> **Work to be completed**: Write out the listing below in full and exactly, leaving out every picture.

> **Supplied data**:
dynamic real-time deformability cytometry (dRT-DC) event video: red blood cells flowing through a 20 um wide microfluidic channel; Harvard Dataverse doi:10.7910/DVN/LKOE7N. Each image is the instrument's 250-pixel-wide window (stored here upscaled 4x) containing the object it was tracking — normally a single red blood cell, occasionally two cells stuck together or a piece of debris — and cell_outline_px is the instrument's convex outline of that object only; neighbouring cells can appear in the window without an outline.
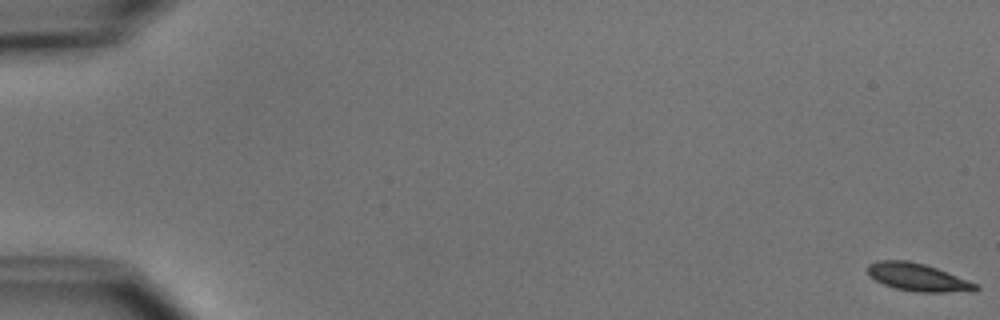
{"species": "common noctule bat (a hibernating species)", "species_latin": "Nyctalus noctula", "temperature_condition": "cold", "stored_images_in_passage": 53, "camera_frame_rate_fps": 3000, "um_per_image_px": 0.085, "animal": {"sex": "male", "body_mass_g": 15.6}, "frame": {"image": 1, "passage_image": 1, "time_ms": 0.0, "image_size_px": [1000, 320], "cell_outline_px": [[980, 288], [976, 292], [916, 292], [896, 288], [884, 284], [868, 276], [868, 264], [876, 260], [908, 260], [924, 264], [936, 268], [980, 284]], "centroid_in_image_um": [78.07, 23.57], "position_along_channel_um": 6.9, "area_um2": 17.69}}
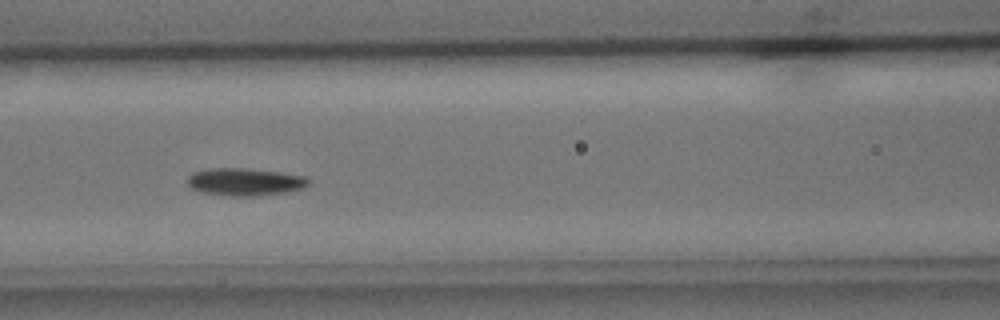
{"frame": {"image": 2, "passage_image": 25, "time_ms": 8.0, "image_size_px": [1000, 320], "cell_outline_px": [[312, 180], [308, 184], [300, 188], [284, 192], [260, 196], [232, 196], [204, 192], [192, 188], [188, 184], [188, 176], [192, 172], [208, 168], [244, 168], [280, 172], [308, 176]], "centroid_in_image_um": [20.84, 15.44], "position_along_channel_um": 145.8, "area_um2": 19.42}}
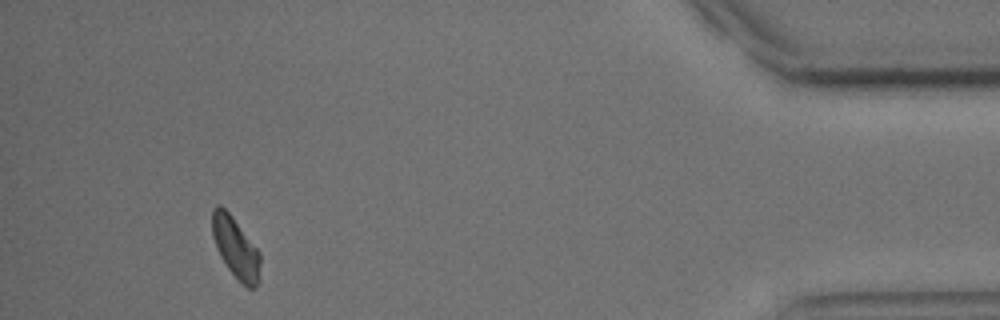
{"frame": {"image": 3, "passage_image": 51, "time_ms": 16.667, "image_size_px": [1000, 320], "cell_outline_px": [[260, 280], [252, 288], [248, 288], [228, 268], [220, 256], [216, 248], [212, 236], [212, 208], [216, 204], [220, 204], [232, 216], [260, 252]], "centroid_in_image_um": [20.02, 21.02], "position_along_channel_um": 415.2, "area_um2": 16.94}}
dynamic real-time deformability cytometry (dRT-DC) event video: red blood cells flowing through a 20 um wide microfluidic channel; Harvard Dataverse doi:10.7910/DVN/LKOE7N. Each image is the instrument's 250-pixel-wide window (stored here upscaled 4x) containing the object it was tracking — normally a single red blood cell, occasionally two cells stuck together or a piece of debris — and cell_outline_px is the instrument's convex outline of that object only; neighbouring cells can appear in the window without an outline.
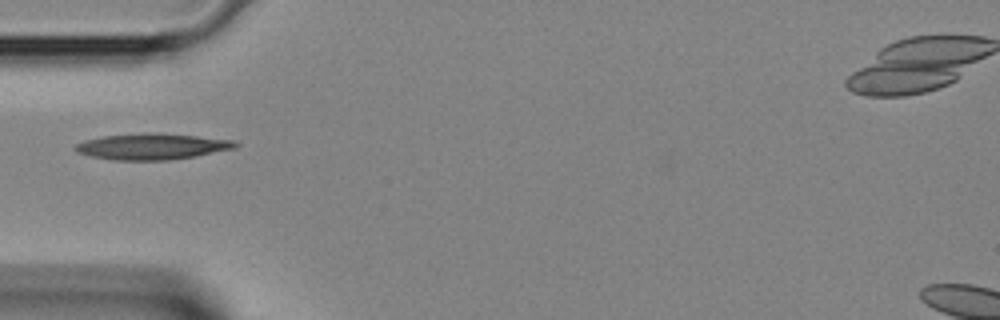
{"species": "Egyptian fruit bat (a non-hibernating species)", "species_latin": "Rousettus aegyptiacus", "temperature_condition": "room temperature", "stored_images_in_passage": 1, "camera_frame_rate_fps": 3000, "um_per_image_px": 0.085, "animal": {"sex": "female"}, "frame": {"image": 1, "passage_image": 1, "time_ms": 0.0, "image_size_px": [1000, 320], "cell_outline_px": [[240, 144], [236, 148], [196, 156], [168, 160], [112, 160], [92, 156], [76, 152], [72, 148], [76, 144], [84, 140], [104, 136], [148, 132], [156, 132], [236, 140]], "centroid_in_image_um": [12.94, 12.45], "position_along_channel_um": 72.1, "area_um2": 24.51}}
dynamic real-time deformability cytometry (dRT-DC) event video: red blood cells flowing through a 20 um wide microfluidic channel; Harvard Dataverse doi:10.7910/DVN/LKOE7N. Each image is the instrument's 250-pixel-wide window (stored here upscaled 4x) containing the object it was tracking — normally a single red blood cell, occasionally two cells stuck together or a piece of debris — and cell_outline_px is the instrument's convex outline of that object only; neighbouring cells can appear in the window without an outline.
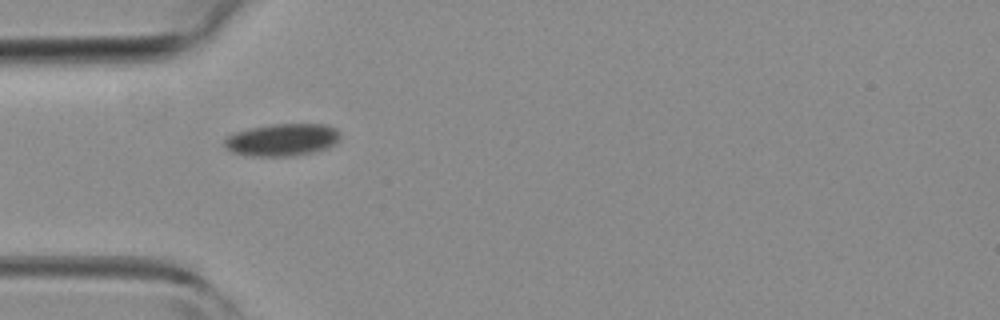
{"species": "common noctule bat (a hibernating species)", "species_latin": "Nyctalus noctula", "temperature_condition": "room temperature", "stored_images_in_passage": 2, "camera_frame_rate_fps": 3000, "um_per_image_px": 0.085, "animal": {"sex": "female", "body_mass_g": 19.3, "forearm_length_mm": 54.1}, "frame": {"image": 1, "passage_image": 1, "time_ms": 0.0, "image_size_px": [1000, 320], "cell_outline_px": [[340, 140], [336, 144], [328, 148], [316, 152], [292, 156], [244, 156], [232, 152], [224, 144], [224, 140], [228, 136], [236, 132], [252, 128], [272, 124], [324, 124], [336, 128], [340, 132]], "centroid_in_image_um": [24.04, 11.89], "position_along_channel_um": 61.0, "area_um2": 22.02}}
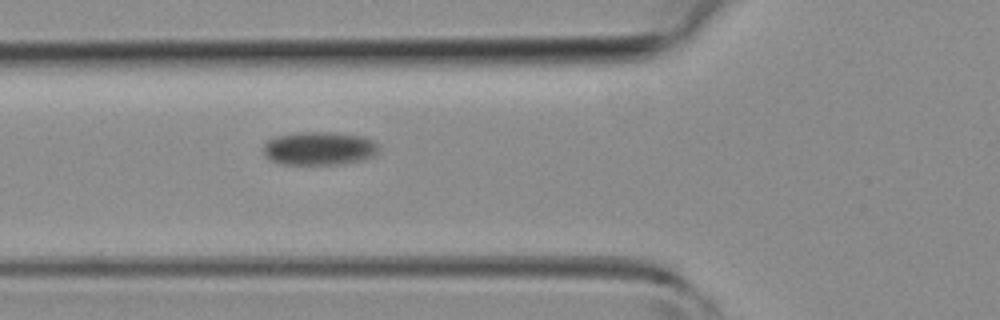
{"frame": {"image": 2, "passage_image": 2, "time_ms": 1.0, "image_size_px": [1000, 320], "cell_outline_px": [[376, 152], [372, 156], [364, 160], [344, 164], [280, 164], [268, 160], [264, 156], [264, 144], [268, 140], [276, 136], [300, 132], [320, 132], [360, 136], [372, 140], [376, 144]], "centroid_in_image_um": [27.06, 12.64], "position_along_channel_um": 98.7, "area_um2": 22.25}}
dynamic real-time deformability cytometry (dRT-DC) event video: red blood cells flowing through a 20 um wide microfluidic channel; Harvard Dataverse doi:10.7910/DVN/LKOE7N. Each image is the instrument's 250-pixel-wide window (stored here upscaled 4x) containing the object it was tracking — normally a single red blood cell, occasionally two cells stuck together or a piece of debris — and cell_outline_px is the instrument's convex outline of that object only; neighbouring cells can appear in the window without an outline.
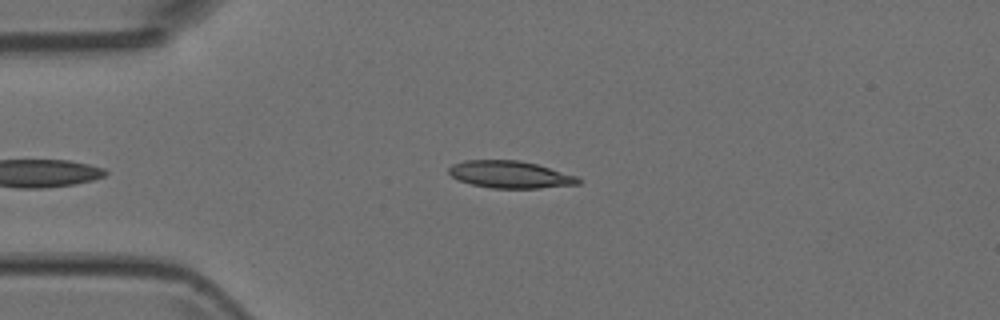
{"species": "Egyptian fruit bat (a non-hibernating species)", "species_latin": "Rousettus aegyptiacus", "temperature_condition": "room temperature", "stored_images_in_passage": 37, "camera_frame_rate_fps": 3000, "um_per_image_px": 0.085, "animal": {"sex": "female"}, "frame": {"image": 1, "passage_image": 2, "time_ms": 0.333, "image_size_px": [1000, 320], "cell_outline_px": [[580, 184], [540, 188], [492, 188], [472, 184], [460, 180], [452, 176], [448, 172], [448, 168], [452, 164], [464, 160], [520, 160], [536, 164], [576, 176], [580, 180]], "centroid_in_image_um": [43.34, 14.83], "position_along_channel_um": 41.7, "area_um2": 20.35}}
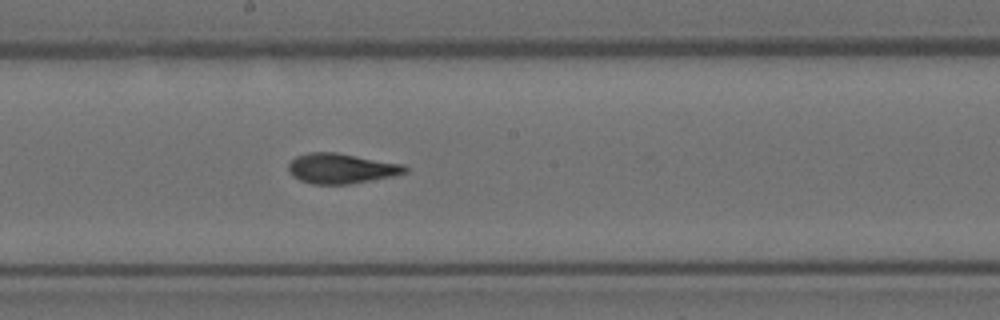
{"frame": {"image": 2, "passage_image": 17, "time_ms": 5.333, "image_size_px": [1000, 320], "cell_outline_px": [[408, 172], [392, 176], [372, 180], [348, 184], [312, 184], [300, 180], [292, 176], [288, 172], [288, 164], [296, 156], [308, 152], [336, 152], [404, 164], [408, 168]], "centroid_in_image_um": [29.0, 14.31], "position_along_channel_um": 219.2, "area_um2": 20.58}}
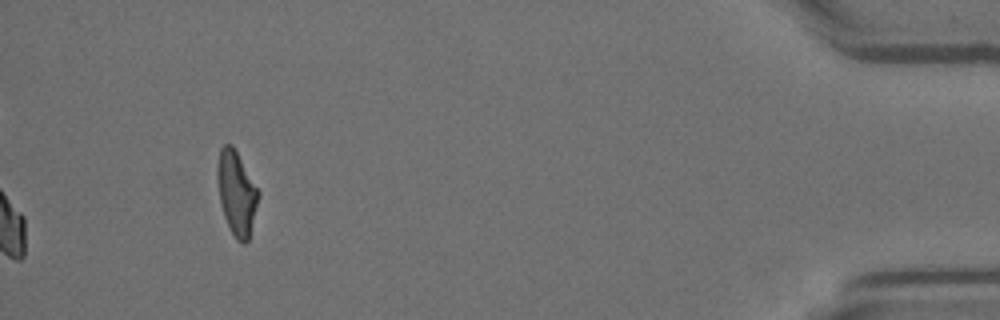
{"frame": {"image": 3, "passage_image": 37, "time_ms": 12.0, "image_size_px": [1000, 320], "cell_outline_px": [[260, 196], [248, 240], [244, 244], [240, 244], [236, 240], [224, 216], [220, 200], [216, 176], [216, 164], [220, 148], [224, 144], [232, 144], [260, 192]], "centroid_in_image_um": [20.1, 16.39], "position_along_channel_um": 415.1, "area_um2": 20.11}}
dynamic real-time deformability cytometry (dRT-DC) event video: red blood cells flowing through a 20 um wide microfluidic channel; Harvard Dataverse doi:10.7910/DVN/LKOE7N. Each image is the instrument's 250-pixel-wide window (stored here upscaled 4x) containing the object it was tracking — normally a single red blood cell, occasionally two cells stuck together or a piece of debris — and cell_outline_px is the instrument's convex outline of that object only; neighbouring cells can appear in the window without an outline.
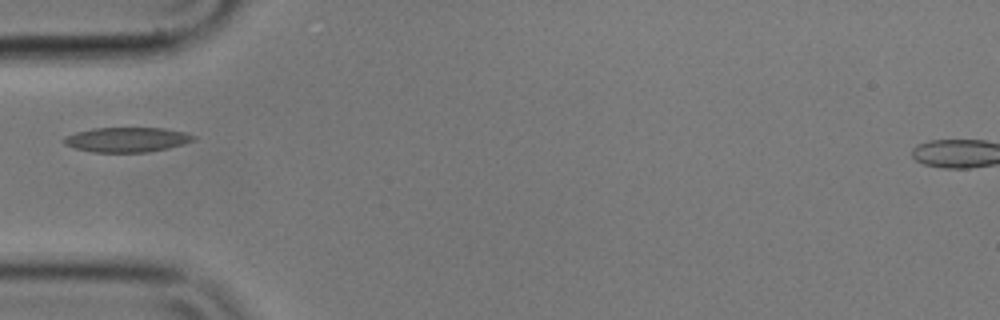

> **Task answer**:
dynamic real-time deformability cytometry (dRT-DC) event video: red blood cells flowing through a 20 um wide microfluidic channel; Harvard Dataverse doi:10.7910/DVN/LKOE7N. Each image is the instrument's 250-pixel-wide window (stored here upscaled 4x) containing the object it was tracking — normally a single red blood cell, occasionally two cells stuck together or a piece of debris — and cell_outline_px is the instrument's convex outline of that object only; neighbouring cells can appear in the window without an outline.
{"species": "common noctule bat (a hibernating species)", "species_latin": "Nyctalus noctula", "temperature_condition": "cold", "stored_images_in_passage": 53, "camera_frame_rate_fps": 3000, "um_per_image_px": 0.085, "animal": {"sex": "male", "body_mass_g": 15.6}, "frame": {"image": 1, "passage_image": 1, "time_ms": 0.0, "image_size_px": [1000, 320], "cell_outline_px": [[980, 288], [976, 292], [916, 292], [896, 288], [884, 284], [868, 276], [868, 264], [876, 260], [908, 260], [924, 264], [936, 268], [980, 284]], "centroid_in_image_um": [78.07, 23.57], "position_along_channel_um": 6.9, "area_um2": 17.69}}
{"frame": {"image": 2, "passage_image": 25, "time_ms": 8.0, "image_size_px": [1000, 320], "cell_outline_px": [[312, 180], [308, 184], [300, 188], [284, 192], [260, 196], [232, 196], [204, 192], [192, 188], [188, 184], [188, 176], [192, 172], [208, 168], [244, 168], [280, 172], [308, 176]], "centroid_in_image_um": [20.84, 15.44], "position_along_channel_um": 145.8, "area_um2": 19.42}}
{"frame": {"image": 3, "passage_image": 51, "time_ms": 16.667, "image_size_px": [1000, 320], "cell_outline_px": [[260, 280], [252, 288], [248, 288], [228, 268], [220, 256], [216, 248], [212, 236], [212, 208], [216, 204], [220, 204], [232, 216], [260, 252]], "centroid_in_image_um": [20.02, 21.02], "position_along_channel_um": 415.2, "area_um2": 16.94}}
dynamic real-time deformability cytometry (dRT-DC) event video: red blood cells flowing through a 20 um wide microfluidic channel; Harvard Dataverse doi:10.7910/DVN/LKOE7N. Each image is the instrument's 250-pixel-wide window (stored here upscaled 4x) containing the object it was tracking — normally a single red blood cell, occasionally two cells stuck together or a piece of debris — and cell_outline_px is the instrument's convex outline of that object only; neighbouring cells can appear in the window without an outline.
{"species": "Egyptian fruit bat (a non-hibernating species)", "species_latin": "Rousettus aegyptiacus", "temperature_condition": "room temperature", "stored_images_in_passage": 1, "camera_frame_rate_fps": 3000, "um_per_image_px": 0.085, "animal": {"sex": "female"}, "frame": {"image": 1, "passage_image": 1, "time_ms": 0.0, "image_size_px": [1000, 320], "cell_outline_px": [[240, 144], [236, 148], [196, 156], [168, 160], [112, 160], [92, 156], [76, 152], [72, 148], [76, 144], [84, 140], [104, 136], [148, 132], [156, 132], [236, 140]], "centroid_in_image_um": [12.94, 12.45], "position_along_channel_um": 72.1, "area_um2": 24.51}}
dynamic real-time deformability cytometry (dRT-DC) event video: red blood cells flowing through a 20 um wide microfluidic channel; Harvard Dataverse doi:10.7910/DVN/LKOE7N. Each image is the instrument's 250-pixel-wide window (stored here upscaled 4x) containing the object it was tracking — normally a single red blood cell, occasionally two cells stuck together or a piece of debris — and cell_outline_px is the instrument's convex outline of that object only; neighbouring cells can appear in the window without an outline.
{"species": "common noctule bat (a hibernating species)", "species_latin": "Nyctalus noctula", "temperature_condition": "room temperature", "stored_images_in_passage": 2, "camera_frame_rate_fps": 3000, "um_per_image_px": 0.085, "animal": {"sex": "female", "body_mass_g": 19.3, "forearm_length_mm": 54.1}, "frame": {"image": 1, "passage_image": 1, "time_ms": 0.0, "image_size_px": [1000, 320], "cell_outline_px": [[340, 140], [336, 144], [328, 148], [316, 152], [292, 156], [244, 156], [232, 152], [224, 144], [224, 140], [228, 136], [236, 132], [252, 128], [272, 124], [324, 124], [336, 128], [340, 132]], "centroid_in_image_um": [24.04, 11.89], "position_along_channel_um": 61.0, "area_um2": 22.02}}
{"frame": {"image": 2, "passage_image": 2, "time_ms": 1.0, "image_size_px": [1000, 320], "cell_outline_px": [[376, 152], [372, 156], [364, 160], [344, 164], [280, 164], [268, 160], [264, 156], [264, 144], [268, 140], [276, 136], [300, 132], [320, 132], [360, 136], [372, 140], [376, 144]], "centroid_in_image_um": [27.06, 12.64], "position_along_channel_um": 98.7, "area_um2": 22.25}}
dynamic real-time deformability cytometry (dRT-DC) event video: red blood cells flowing through a 20 um wide microfluidic channel; Harvard Dataverse doi:10.7910/DVN/LKOE7N. Each image is the instrument's 250-pixel-wide window (stored here upscaled 4x) containing the object it was tracking — normally a single red blood cell, occasionally two cells stuck together or a piece of debris — and cell_outline_px is the instrument's convex outline of that object only; neighbouring cells can appear in the window without an outline.
{"species": "Egyptian fruit bat (a non-hibernating species)", "species_latin": "Rousettus aegyptiacus", "temperature_condition": "room temperature", "stored_images_in_passage": 37, "camera_frame_rate_fps": 3000, "um_per_image_px": 0.085, "animal": {"sex": "female"}, "frame": {"image": 1, "passage_image": 2, "time_ms": 0.333, "image_size_px": [1000, 320], "cell_outline_px": [[580, 184], [540, 188], [492, 188], [472, 184], [460, 180], [452, 176], [448, 172], [448, 168], [452, 164], [464, 160], [520, 160], [536, 164], [576, 176], [580, 180]], "centroid_in_image_um": [43.34, 14.83], "position_along_channel_um": 41.7, "area_um2": 20.35}}
{"frame": {"image": 2, "passage_image": 17, "time_ms": 5.333, "image_size_px": [1000, 320], "cell_outline_px": [[408, 172], [392, 176], [372, 180], [348, 184], [312, 184], [300, 180], [292, 176], [288, 172], [288, 164], [296, 156], [308, 152], [336, 152], [404, 164], [408, 168]], "centroid_in_image_um": [29.0, 14.31], "position_along_channel_um": 219.2, "area_um2": 20.58}}
{"frame": {"image": 3, "passage_image": 37, "time_ms": 12.0, "image_size_px": [1000, 320], "cell_outline_px": [[260, 196], [248, 240], [244, 244], [240, 244], [236, 240], [224, 216], [220, 200], [216, 176], [216, 164], [220, 148], [224, 144], [232, 144], [260, 192]], "centroid_in_image_um": [20.1, 16.39], "position_along_channel_um": 415.1, "area_um2": 20.11}}
dynamic real-time deformability cytometry (dRT-DC) event video: red blood cells flowing through a 20 um wide microfluidic channel; Harvard Dataverse doi:10.7910/DVN/LKOE7N. Each image is the instrument's 250-pixel-wide window (stored here upscaled 4x) containing the object it was tracking — normally a single red blood cell, occasionally two cells stuck together or a piece of debris — and cell_outline_px is the instrument's convex outline of that object only; neighbouring cells can appear in the window without an outline.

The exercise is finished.